St. Nicholas Magazine was perhaps the best known and one of the most highly regarded juvenile publications of the late nineteenth and early twentieth centuries. It was established in 1873 by the Scribner Company of Boston under the editorship of Mary Mapes Dodge. During St. Nicholas‘s “golden age,” 1873 to 1905, the thirty years under editor Dodge, the magazine attracted the most respected authors of the day, and boasted a juvenile readership which spanned the nation geographically and culturally. One of its regular features was the St. Nicholas Letter-Box, which included children’s letters to the magazine. One group of four, published in St. Nicholas in September 1880, was written by four sisters from Nebraska’s Omaha agency: Susette, Rosalie, Marguerite, and Susan La Flesche. (Nebraska History, Winter 1981)
The letters were written in 1877, judging by the declared ages of two of the girls, yet they did not appear in the magazine until three years later. What prompted the sisters to write to St. Nicholas in the first place, and why the Letter-Box chose to publish them in the fall of 1880, are matters for speculation. It’s possible that Helen Hunt Jackson, a longtime contributor and friend of St. Nicholas, who had befriended Susette “Bright Eyes” La Flesche in November of 1879 during Susette’s speaking tour of the East, conveyed them to the magazine. That Mary Mapes Dodge knew of Susette and her cause is undeniable.

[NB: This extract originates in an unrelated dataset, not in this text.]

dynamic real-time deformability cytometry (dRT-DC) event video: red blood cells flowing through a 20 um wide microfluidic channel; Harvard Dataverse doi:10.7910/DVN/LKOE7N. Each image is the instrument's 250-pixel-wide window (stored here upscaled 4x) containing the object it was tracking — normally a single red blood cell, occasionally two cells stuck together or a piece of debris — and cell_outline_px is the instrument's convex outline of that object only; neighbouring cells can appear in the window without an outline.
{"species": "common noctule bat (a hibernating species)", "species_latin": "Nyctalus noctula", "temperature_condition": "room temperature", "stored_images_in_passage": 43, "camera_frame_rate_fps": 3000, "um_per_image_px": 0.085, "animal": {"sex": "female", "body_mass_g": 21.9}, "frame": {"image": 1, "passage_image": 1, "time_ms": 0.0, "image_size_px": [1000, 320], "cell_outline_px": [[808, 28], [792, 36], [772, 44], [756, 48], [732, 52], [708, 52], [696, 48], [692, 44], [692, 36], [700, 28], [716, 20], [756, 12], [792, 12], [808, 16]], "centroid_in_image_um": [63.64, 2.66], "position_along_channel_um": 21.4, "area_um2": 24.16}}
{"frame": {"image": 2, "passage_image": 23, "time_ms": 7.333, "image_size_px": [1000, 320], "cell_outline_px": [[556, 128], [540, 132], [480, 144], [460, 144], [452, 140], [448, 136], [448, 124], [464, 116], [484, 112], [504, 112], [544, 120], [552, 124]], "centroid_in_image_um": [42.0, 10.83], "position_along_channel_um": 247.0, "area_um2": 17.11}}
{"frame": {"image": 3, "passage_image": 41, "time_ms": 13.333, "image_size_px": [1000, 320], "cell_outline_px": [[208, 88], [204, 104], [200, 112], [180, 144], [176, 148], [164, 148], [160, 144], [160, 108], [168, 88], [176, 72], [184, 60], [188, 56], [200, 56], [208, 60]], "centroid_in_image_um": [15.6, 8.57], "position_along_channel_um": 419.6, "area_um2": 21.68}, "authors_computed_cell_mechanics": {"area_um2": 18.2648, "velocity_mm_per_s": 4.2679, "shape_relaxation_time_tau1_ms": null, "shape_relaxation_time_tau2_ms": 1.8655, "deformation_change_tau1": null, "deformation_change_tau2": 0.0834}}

The fact that, though in theory the Letter-Box was for children, the editor allowed a letter from Susette, then in her twenties, to accompany the letters of her younger sisters, shows a social consciousness on the part of the editor and her periodical.
Perhaps the darkest letter was written by fifteen-year-old Marguerite, who declared frankly, “Sometimes I am sorry that the white people ever came to America. What nice times we used to have before we were old enough to go to school, for then father [Joseph La Flesche] used to take us on the buffalo hunt. How glad we used to be when the men were bringing in the buffaloes they had killed! I do wish we could go again. Whatever the white men take away from us, they cannot take away the love of roaming. I cannot write anything exciting, as nothing hardly ever happens, unless a number of Senators and Congressmen happen to come along and stir us up.”